===== Sección de datos

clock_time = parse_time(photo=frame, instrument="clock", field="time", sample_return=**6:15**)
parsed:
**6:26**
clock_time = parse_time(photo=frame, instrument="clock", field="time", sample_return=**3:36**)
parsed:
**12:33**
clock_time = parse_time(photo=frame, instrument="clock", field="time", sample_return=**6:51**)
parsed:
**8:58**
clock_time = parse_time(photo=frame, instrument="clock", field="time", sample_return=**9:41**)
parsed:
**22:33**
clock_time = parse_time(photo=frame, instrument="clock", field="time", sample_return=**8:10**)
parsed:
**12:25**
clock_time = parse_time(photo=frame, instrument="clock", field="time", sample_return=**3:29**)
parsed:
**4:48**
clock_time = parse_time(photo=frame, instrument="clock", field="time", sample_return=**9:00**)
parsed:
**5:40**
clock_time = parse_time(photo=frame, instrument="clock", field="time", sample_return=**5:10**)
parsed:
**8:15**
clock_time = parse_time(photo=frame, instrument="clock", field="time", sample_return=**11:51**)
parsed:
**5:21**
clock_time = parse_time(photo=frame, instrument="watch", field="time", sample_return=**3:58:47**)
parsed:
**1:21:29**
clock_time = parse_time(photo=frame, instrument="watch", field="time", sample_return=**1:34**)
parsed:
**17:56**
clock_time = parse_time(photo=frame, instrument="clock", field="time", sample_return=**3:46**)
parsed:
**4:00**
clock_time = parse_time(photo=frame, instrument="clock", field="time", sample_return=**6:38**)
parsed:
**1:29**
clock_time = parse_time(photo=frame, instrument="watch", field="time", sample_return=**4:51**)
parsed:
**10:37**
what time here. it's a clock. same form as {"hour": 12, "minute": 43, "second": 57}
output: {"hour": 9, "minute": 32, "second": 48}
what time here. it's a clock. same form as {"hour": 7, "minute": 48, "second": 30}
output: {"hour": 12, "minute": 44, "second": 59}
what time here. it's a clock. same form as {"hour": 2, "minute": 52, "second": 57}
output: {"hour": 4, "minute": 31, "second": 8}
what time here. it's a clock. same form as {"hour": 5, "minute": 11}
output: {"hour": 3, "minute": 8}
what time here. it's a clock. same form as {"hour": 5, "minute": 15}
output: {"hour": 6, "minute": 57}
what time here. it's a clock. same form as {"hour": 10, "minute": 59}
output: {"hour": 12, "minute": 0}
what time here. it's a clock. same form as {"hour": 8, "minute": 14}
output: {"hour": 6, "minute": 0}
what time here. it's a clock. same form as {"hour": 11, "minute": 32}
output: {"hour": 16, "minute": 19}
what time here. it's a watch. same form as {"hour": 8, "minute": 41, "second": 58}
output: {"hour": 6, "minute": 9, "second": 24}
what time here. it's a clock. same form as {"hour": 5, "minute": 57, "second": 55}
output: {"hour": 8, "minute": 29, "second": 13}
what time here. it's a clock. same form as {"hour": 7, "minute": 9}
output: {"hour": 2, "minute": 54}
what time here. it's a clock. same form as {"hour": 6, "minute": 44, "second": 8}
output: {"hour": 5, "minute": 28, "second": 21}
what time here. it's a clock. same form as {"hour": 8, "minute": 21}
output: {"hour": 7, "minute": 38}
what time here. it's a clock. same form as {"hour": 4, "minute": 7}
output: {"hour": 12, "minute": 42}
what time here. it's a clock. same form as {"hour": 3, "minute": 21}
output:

==========

__Instrucción__:
Muestra cada línea de las entradas de arriba que contenga la palabra "second". Ten en cuenta las mayúsculas y minúsculas.

__Respuesta__:
what time here. it's a clock. same form as {"hour": 12, "minute": 43, "second": 57}
output: {"hour": 9, "minute": 32, "second": 48}
what time here. it's a clock. same form as {"hour": 7, "minute": 48, "second": 30}
output: {"hour": 12, "minute": 44, "second": 59}
what time here. it's a clock. same form as {"hour": 2, "minute": 52, "second": 57}
output: {"hour": 4, "minute": 31, "second": 8}
what time here. it's a watch. same form as {"hour": 8, "minute": 41, "second": 58}
output: {"hour": 6, "minute": 9, "second": 24}
what time here. it's a clock. same form as {"hour": 5, "minute": 57, "second": 55}
output: {"hour": 8, "minute": 29, "second": 13}
what time here. it's a clock. same form as {"hour": 6, "minute": 44, "second": 8}
output: {"hour": 5, "minute": 28, "second": 21}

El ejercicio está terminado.